Crossover Strategy
The Crossover Strategy is one of the most versatile and widely used techniques in technical analysis. It generates buy or sell signals when one line (such as price, SMA, or EMA) crosses above or below another. You can customize both the entry and exit rules with different types of crossovers, periods, and thresholds— resulting in millions of potential combinations.
On BackAlpha, you can experiment with all kinds of crossover logic: price vs. moving average, short-term vs. long-term SMA or EMA, percentage buffers, and more. Try a custom setup or explore some popular presets to see what works best.
Golden Cross & Death Cross
Golden Cross & Death Cross is a classic strategy that looks for big trend changes. A Golden Cross happens when a short-term moving average (like the 50-day SMA) rises above a long-term one (like the 200-day SMA), often seen as a sign to buy. A Death Cross is the opposite — the short-term average falls below the long-term one, signaling a time to sell. This method helps you follow major market trends while avoiding long declines.
EMA 30/50 Crossover with Threshold and Call Option Leverage
This strategy looks for faster-moving trend shifts using exponential moving averages. A buy signal occurs when the 30-day EMA rises above the 50-day EMA by at least 1% of the current stock price. A sell signal triggers when it falls below by the same margin. Instead of buying shares directly, this version uses call options to simulate 3x leverage. It allows for amplified gains—but also comes with higher risk, including losses from option time decay.
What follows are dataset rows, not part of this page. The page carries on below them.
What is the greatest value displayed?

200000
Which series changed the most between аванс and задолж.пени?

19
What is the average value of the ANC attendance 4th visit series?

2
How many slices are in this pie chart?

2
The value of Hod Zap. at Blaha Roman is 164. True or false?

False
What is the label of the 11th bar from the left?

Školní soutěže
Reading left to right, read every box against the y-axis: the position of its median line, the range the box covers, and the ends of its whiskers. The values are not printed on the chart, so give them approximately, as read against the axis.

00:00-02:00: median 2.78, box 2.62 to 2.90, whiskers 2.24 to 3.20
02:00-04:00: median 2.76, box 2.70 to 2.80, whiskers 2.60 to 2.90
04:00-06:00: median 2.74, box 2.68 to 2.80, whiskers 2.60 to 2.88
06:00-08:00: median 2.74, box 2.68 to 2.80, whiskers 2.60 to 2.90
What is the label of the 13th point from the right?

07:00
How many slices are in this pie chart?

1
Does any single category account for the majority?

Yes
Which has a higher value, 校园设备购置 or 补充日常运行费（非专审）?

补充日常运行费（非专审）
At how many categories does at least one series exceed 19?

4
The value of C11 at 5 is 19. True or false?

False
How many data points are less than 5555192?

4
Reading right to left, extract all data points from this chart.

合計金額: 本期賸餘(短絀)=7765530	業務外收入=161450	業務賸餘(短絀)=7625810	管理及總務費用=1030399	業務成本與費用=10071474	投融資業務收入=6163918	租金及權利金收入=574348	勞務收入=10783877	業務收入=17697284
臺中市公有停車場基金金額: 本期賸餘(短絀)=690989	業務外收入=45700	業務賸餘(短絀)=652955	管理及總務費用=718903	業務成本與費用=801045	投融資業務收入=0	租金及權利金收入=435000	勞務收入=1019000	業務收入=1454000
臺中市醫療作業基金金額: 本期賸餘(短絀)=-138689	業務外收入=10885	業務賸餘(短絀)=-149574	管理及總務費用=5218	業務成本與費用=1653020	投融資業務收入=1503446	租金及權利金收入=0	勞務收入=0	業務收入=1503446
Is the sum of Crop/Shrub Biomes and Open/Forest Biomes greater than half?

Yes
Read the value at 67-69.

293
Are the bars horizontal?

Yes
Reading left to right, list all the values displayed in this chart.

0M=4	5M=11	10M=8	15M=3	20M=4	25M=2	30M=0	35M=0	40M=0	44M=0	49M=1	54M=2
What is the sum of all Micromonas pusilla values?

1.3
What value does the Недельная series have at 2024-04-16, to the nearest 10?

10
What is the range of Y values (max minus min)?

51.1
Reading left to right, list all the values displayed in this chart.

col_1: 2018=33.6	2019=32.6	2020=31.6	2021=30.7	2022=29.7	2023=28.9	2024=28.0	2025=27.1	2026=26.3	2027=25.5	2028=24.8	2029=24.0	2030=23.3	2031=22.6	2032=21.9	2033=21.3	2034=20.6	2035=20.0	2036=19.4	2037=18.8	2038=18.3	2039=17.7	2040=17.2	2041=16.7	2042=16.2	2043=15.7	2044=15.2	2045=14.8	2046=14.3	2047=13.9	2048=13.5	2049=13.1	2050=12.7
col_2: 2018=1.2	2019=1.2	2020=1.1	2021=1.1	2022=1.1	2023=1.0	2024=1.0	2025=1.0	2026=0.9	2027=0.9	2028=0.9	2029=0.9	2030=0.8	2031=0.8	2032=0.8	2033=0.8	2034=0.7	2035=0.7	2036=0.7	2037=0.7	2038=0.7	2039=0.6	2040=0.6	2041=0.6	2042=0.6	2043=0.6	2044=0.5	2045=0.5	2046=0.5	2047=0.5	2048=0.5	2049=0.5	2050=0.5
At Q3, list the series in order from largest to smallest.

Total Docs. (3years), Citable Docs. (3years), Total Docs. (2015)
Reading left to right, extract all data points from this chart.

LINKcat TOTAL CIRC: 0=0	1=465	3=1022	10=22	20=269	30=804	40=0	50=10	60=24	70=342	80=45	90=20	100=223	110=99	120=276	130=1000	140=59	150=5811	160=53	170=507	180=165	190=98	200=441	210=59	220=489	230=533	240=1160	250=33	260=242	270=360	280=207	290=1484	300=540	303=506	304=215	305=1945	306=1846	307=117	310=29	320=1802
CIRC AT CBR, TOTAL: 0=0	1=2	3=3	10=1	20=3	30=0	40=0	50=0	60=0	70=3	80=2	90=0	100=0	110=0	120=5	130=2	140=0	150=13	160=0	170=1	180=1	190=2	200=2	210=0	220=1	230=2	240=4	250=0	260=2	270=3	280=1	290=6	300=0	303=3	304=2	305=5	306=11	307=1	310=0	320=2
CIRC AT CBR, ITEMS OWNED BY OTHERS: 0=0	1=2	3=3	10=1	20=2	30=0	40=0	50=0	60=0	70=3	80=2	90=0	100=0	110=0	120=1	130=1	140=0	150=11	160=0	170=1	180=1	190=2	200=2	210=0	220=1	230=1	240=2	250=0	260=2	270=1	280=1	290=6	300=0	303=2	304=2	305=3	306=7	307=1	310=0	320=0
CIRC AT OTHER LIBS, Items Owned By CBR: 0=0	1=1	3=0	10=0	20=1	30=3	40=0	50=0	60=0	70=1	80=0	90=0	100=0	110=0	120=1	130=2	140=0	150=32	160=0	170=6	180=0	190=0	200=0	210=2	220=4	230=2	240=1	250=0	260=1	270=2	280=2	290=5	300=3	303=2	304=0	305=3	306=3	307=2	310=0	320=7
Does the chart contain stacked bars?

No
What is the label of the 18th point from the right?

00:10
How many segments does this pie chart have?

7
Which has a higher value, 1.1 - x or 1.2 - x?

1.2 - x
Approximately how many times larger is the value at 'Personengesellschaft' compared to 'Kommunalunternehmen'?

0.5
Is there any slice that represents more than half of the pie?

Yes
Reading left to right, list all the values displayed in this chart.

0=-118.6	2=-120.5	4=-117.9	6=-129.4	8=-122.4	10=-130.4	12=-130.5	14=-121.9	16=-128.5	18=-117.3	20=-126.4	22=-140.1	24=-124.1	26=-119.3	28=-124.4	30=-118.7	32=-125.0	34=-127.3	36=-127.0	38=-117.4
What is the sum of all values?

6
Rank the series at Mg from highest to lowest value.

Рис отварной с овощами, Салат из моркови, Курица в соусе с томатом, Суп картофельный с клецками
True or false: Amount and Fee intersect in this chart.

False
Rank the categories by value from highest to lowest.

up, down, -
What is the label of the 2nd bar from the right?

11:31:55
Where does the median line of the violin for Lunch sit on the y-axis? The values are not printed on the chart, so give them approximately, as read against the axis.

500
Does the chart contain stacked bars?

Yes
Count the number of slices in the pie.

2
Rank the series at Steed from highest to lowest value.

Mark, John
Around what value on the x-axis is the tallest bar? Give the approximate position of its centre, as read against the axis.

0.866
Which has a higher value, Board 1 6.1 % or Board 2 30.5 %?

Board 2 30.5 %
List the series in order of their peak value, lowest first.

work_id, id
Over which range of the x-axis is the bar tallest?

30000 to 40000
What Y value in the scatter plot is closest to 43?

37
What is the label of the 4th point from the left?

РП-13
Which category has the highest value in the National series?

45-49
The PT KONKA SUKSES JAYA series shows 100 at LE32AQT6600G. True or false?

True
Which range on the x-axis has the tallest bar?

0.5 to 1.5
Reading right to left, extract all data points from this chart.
SMA 10/200 Crossover with Threshold and Call Option Leverage
This leveraged strategy combines a short-term and long-term simple moving average to identify trend reversals. A buy signal occurs when the 10-day SMA rises above the 200-day SMA by at least 0.3% of the current stock price, and a sell signal triggers when it drops below by the same margin. Instead of buying shares directly, this version uses call options to simulate 3x leverage. It allows for amplified gains—but also comes with higher risk, including losses from option time decay.
Custom EMA Crossover with Asymmetric Signals
This advanced strategy uses two distinct crossover rules for entry and exit, offering more precision and flexibility. A buy signal occurs when the 30-day EMA rises above the 70-day EMA by at least 1.0% of the stock price, capturing medium-term bullish momentum. A sell signal is triggered when the 10-day EMA falls below the 20-day EMA by at least 1.5%, allowing for a faster reaction to short-term downturns. The strategy simulates 3x leverage using call options and incorporates a simplified model of time decay—assuming a 3% annual loss in value if the stock price stays flat.